Firza Agatha, inilah aku. Namaku adalah pemberian almarhum papa. Papa meninggal saat aku masih berusia 5 tahun. Setelah kepergian papa, mama tidak mau menikah lagi. Meskipun mama juga sadar kalau hidupnya tidak sempurna tanpa suami, tetapi mama tetap bersikukuh ingin membesarkanku dengan perjuangannya sendiri.  Untungnya alamarhum papa memiliki sedikit tabungan yang bisa mama gunakan untuk memulai usahanya. Dengan perjuangan keras dan hanya seorang diri, mama akhirnya mampu memberikan aku hidup yang layak tanpa kekurangan dan bisa menyekolahkanku hingga lulus S2. Memang berat jalan hidup yang harus dilalui mama, tetapi mama tidak pernah mengeluh. Mama selalu tersenyum dihadapanku, mama selalu berusaha menjadi seorang ibu dan ayah yang ideal buatku. Tak jarang lamaran dari seorang pria kepada mama datang, tapi dengan halus mama selalu menolak. Saat aku tanya kenapa jawabannya selalu sama, tidak ada yang bisa lebih baik dari papa untuk bisa menjadi suami mama dan menjadi papa kamu.

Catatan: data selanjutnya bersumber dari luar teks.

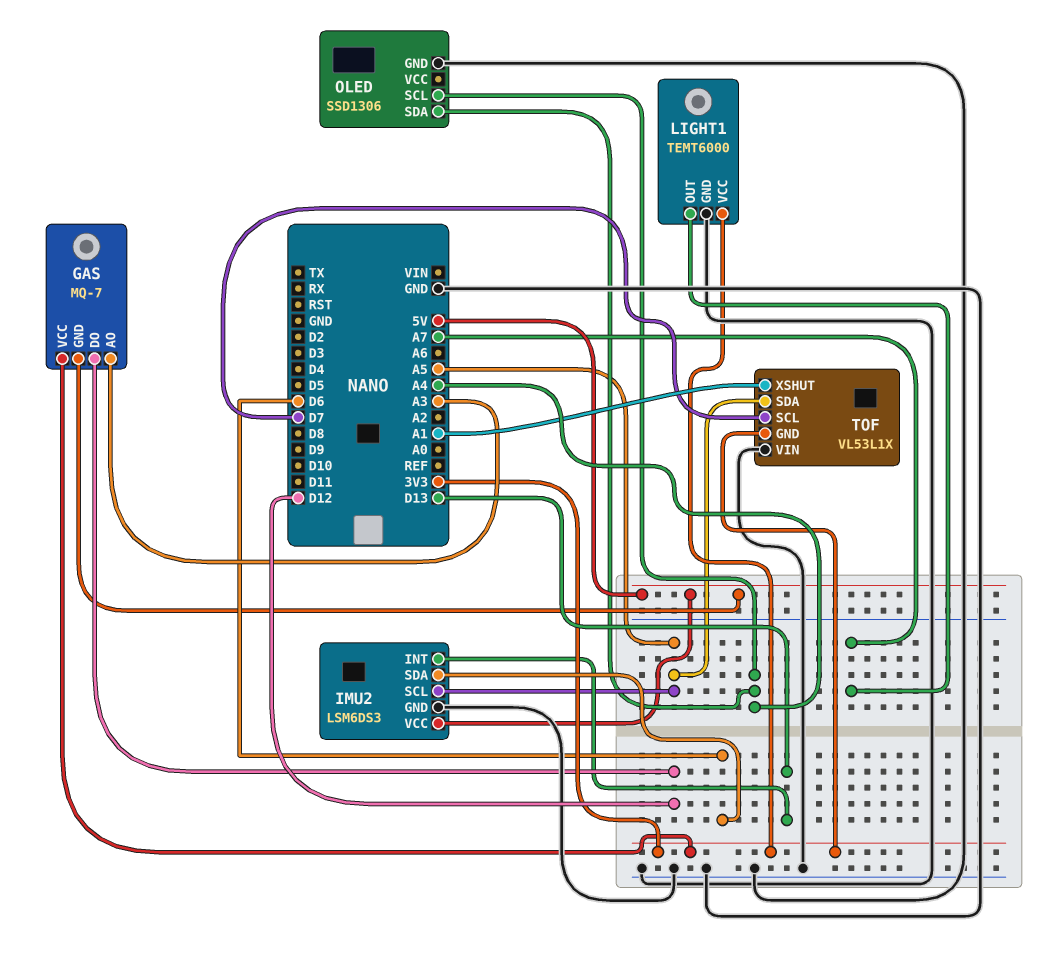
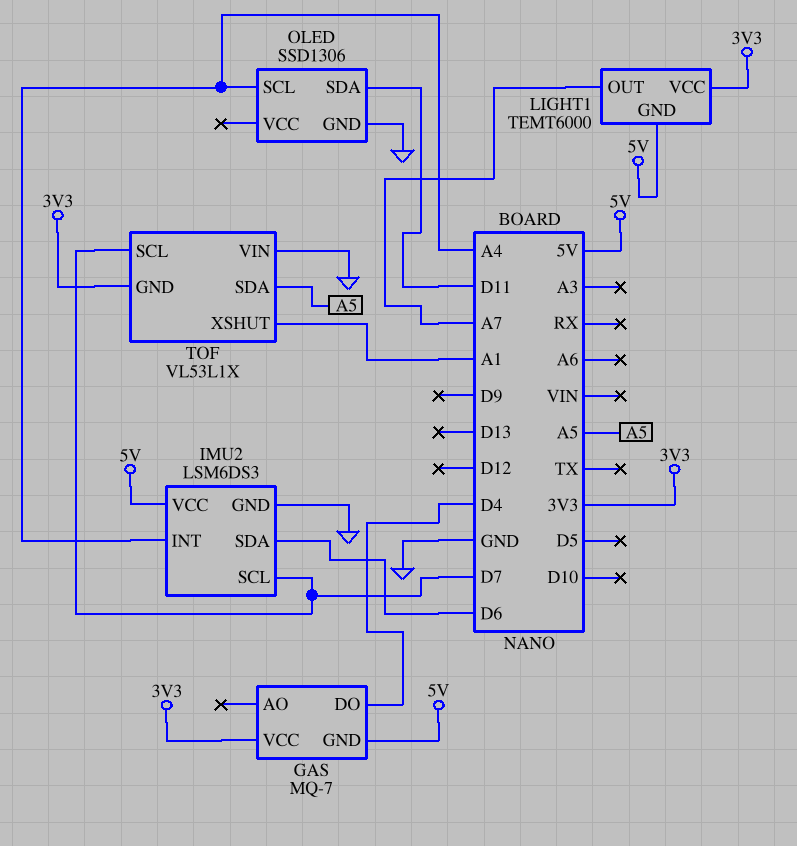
GAS pin AO: A3 -> none
GAS pin DO: D12 -> D4
IMU2 pin INT: D13 -> A4
IMU2 pin SCL: A5 -> D7
LIGHT1 pin GND: GND -> 5V
OLED pin SDA: A4 -> D11

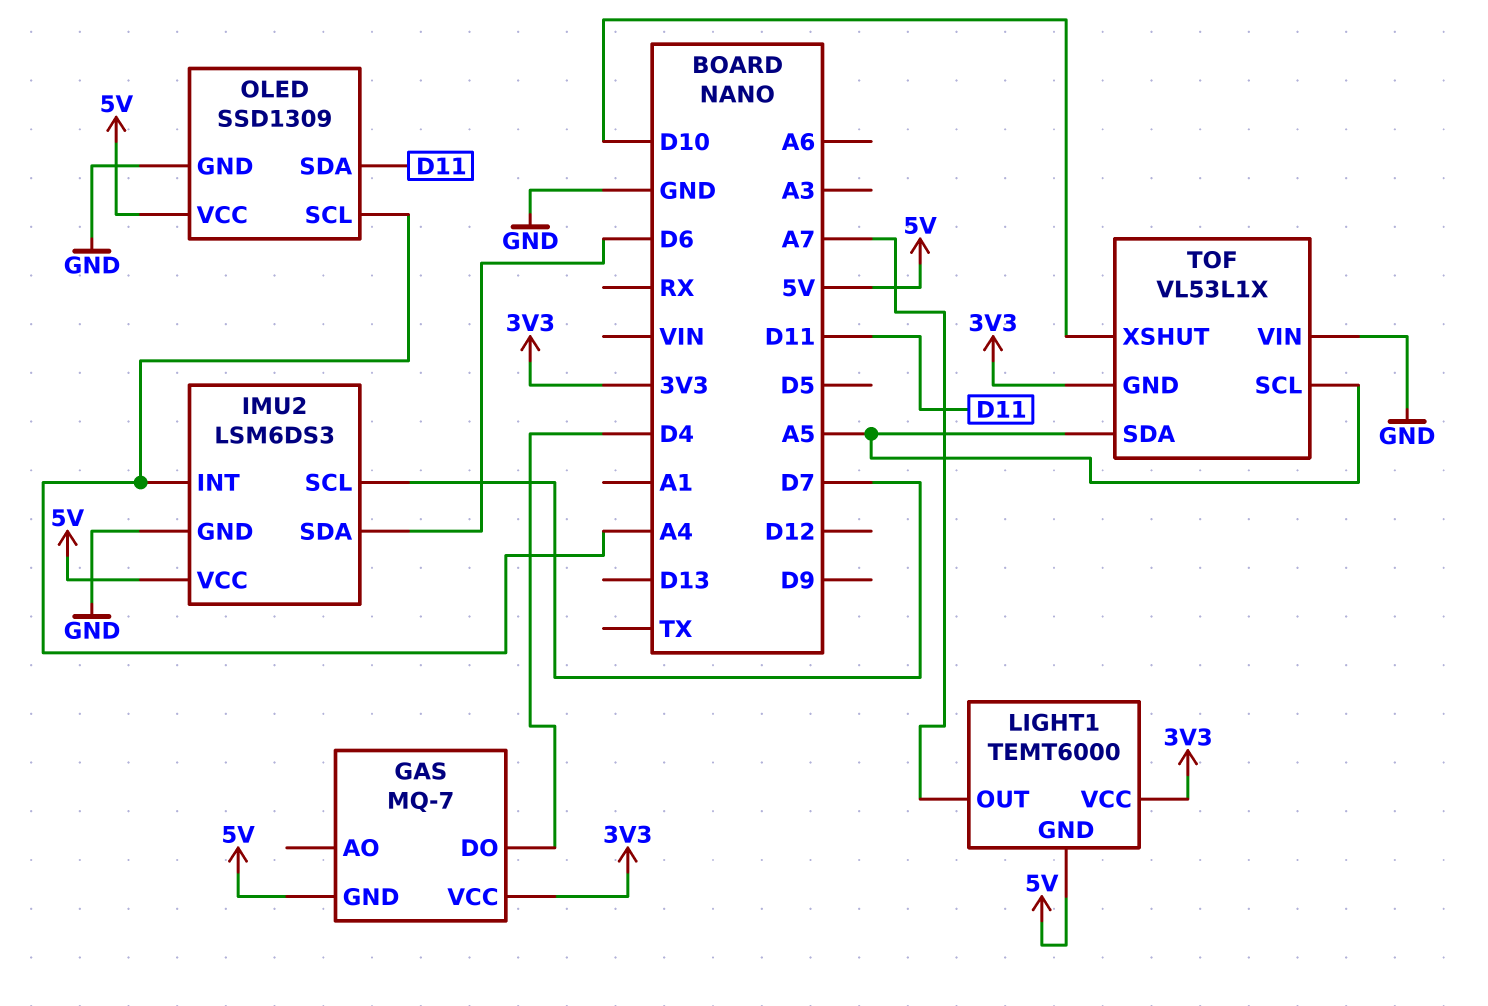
OLED: SSD1306 -> SSD1309
OLED pin VCC: none -> 5V
TOF pin SCL: D7 -> A5
TOF pin XSHUT: A1 -> D10

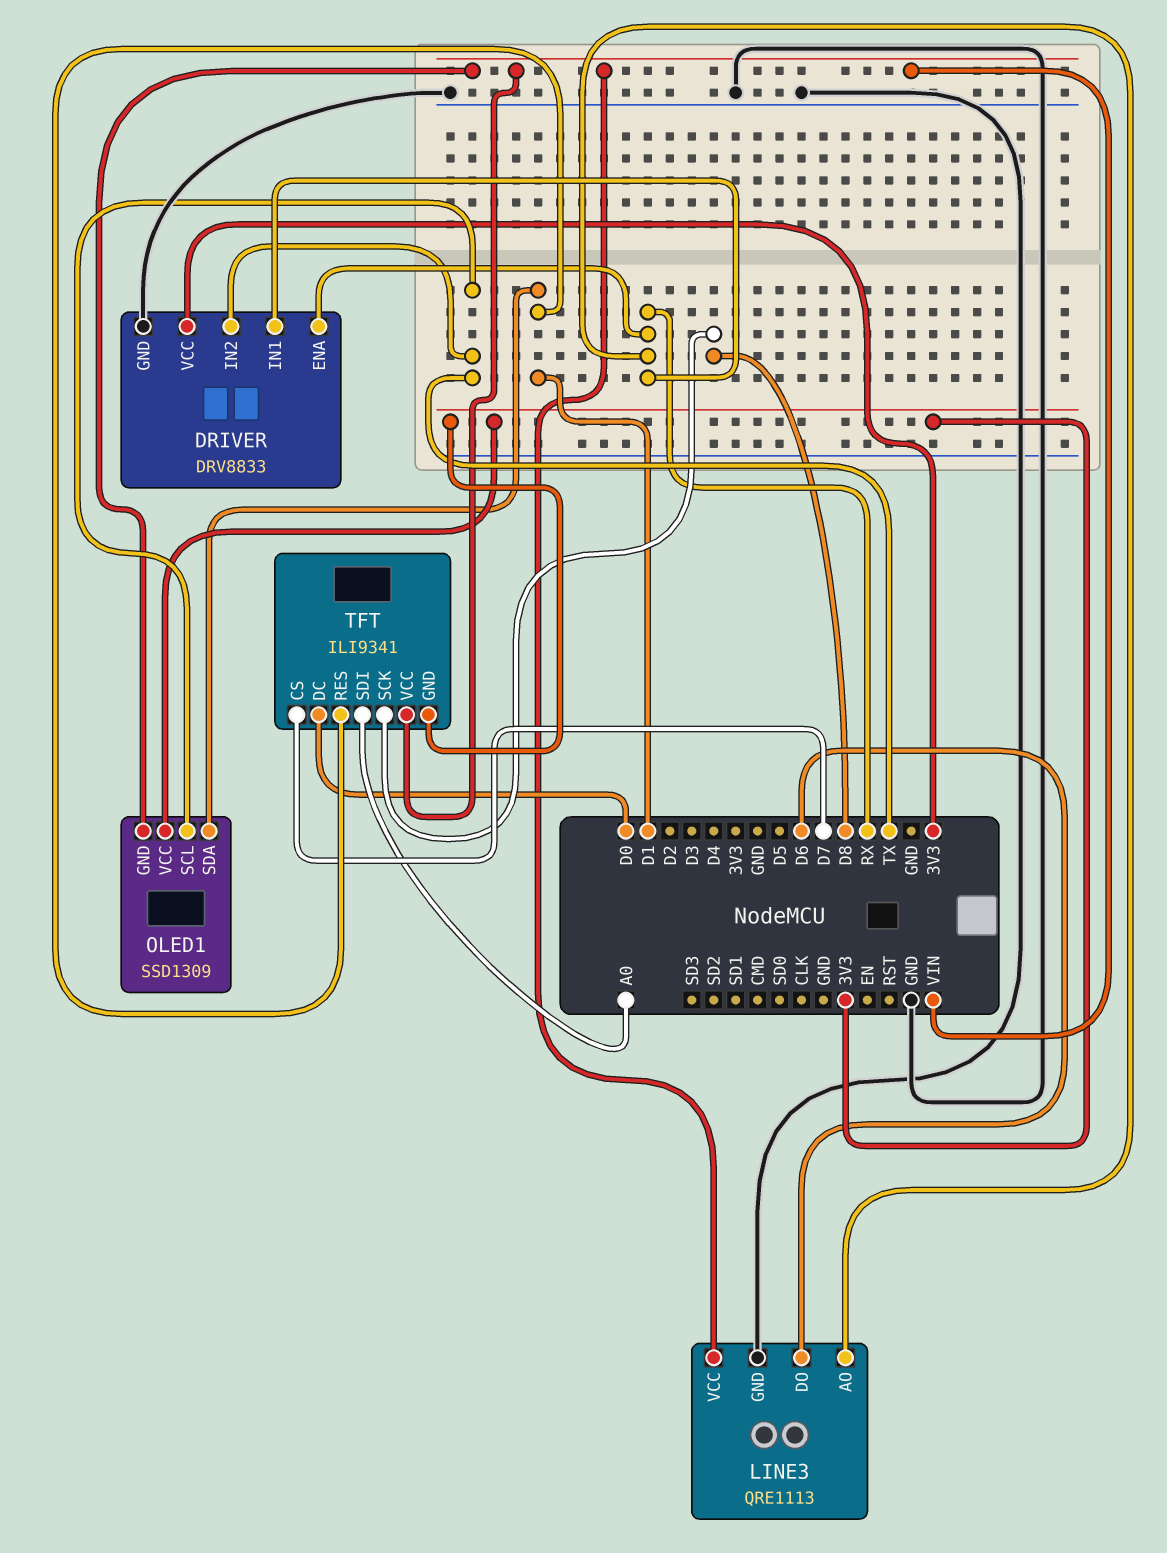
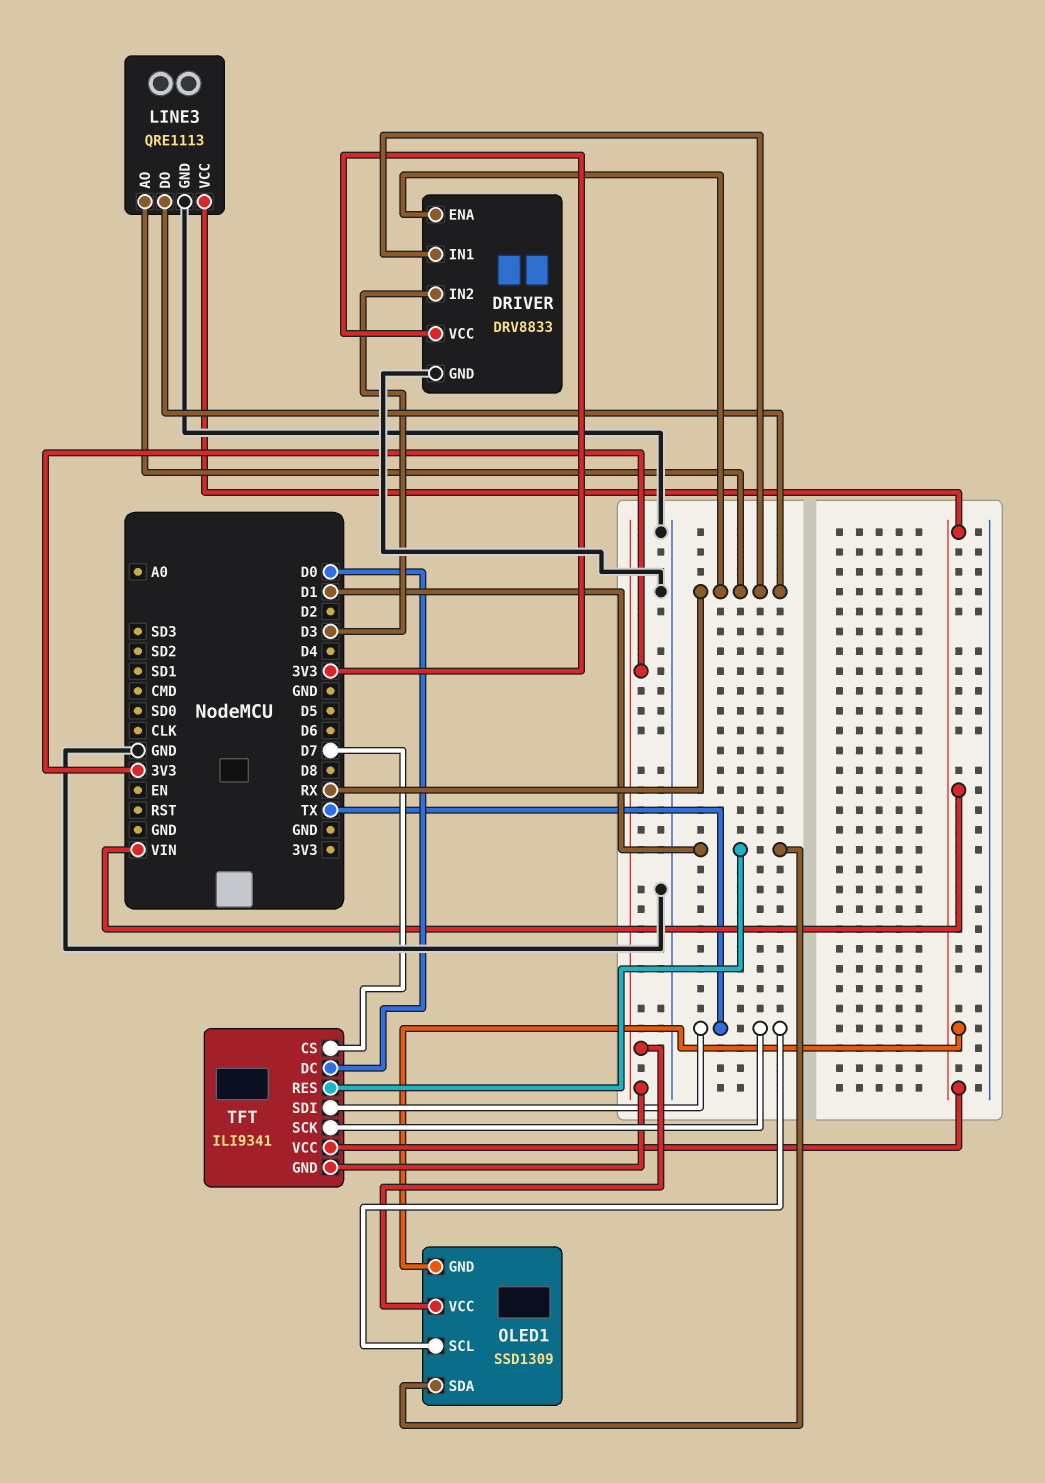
DRIVER pin IN2: TX -> D3
LINE3 pin DO: D6 -> RX
TFT pin SCK: D8 -> TX
TFT pin SDI: A0 -> TX

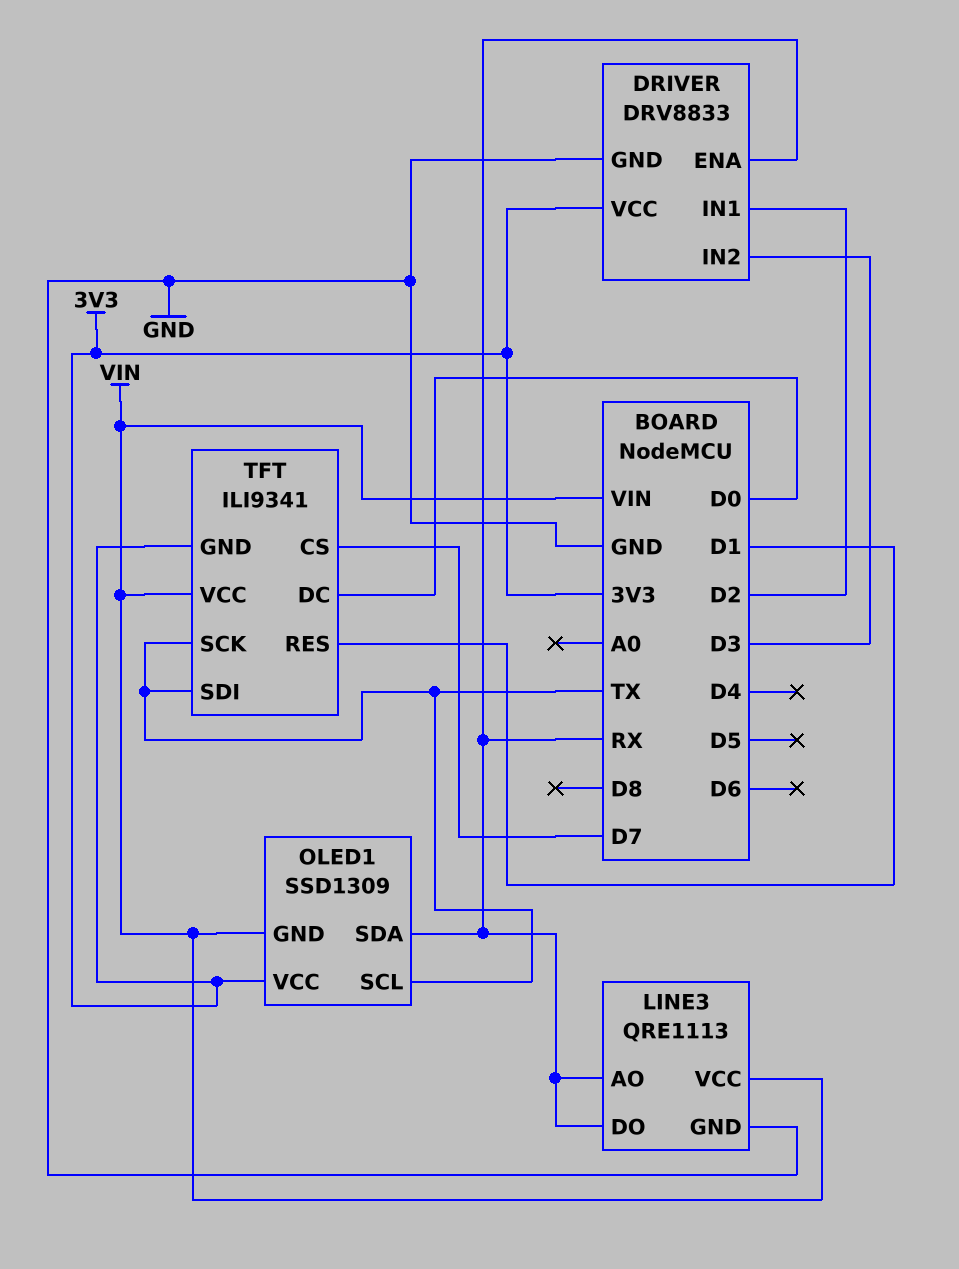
DRIVER pin IN1: RX -> D2
OLED1 pin SDA: D1 -> RX

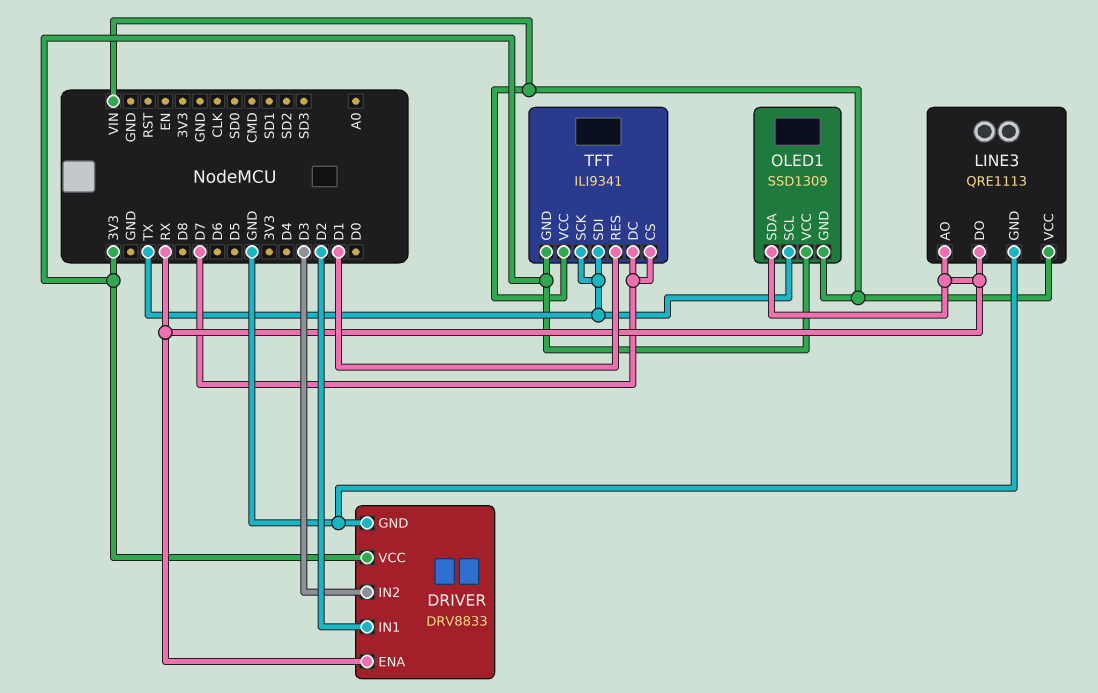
TFT pin DC: D0 -> D7

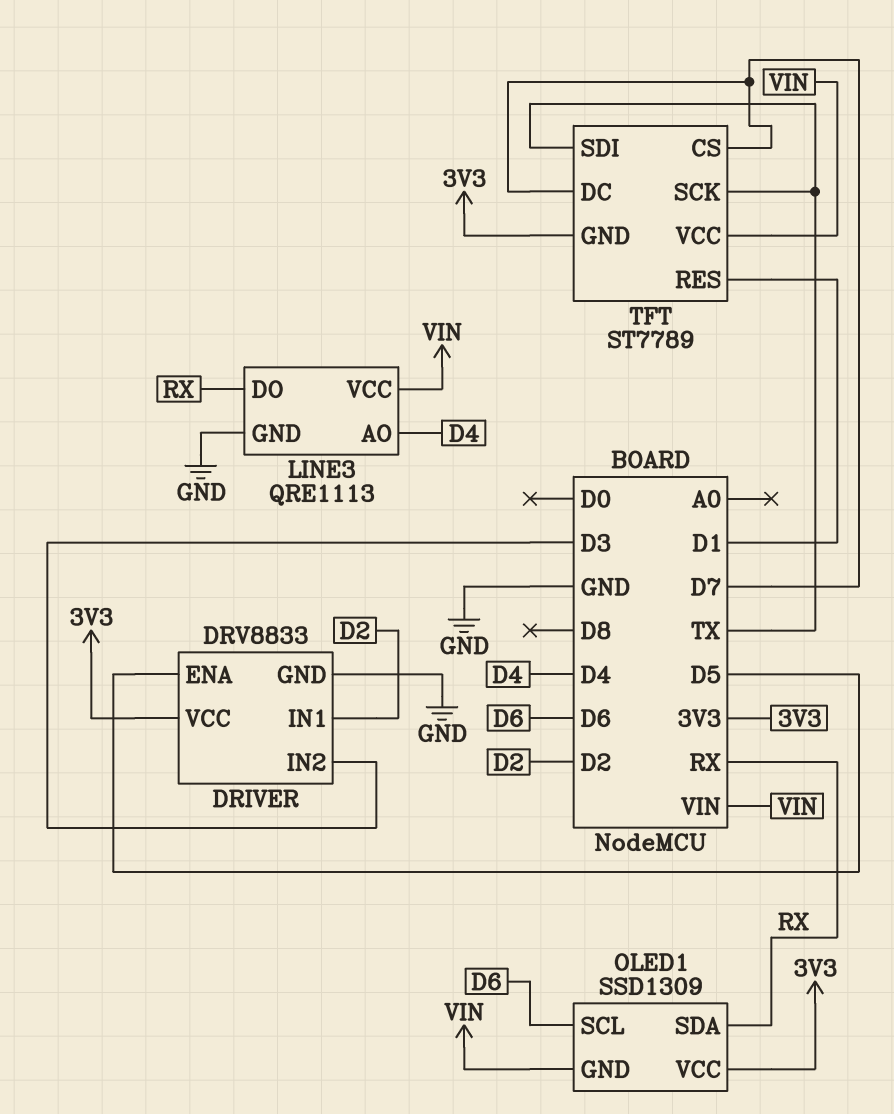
DRIVER pin ENA: RX -> D5
LINE3 pin AO: RX -> D4
OLED1 pin SCL: TX -> D6
TFT: ILI9341 -> ST7789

Saat ini aku bisa dikatakan gila kerja. Bagaimana tidak, sejak lulus S2 dan bekerja di perusahaan tempat kerjaku sekarang aku jadi sangat sibuk. Keluar kota, lembur sampai malam, adalah makanan sehari-hari bagiku. Sebagai salah satu tenaga ahli diperusahaan ini atasanku sering mempercayakan beberapa proyek untuk aku handle. Dan hasilnya pun juga cukup membuat beliau bangga.

Makanya, Diusia 28 ini aku masih betah untuk sendiri alias jomblo. Sepertinya aku sampai tidak punya waktu buat mikir jodoh.  Eitss, jangan salah bukannya enggak laku, laku kok. Banyak cowok di luaran sana yang mendekatiku. Aku enggak nolak, tetapi selalu saja tidak pas. Karena aku ingin saat aku menemukan seseorang yang cocok langsung nikah saja, tidak perlu main-main. Lagipula menurutku hal yang semacam itu tidak bisa buat dijadikan mainan. Jadi kalau ada cowok yang mendekatiku cuma buat main-main saja, tidak aku ladenin. Mungkin hal seperti inilah yang membuatku sampai saat ini masih sendiri.

Aku memarkirkan mobilku dengan rapi di tempat parkir kantorku. Kemudian berjalan dengan santai menuju lobby kantor.

“Firza.. Firza.. Firza..”

Nah, kalau yang panggil-panggil ini namanya Rani. Dia teman SMAku, udah lama hilang kontak tahu-tahu bertemu lagi dikantor ini dan pastinya dia bawahanku,hehe..

“Bisa gak sih gak pake teriak”, serangku sambil membalikkan badanku ke belakang kearah Rani.

“Gak bisa, mulut aku udah setelannya kayak gini”, kata Rani seraya menggandeng tanganku dan mengajakku berjalan masuk ke kantor.

“Makanya tiap pagi jangan makan pisang”

“Ih.. kamu pikir aku monyet. “

“Loh bukannya iya,haha...”

“Ya udah deh enggak papa aku monyet, jadi kan kamu bosnya monyet, Haha..”

Ya begitulah Rani, dia itu sangat bawel. Ngomongnya banyakdan selalu menggunakan volume maksimal. Jadi susah kalau sedang membicarakan orang, terdengar sampai mana-mana. Tapi dia teman terbaik aku, baik hati, gak sombong, suka menabung, tapi pelit.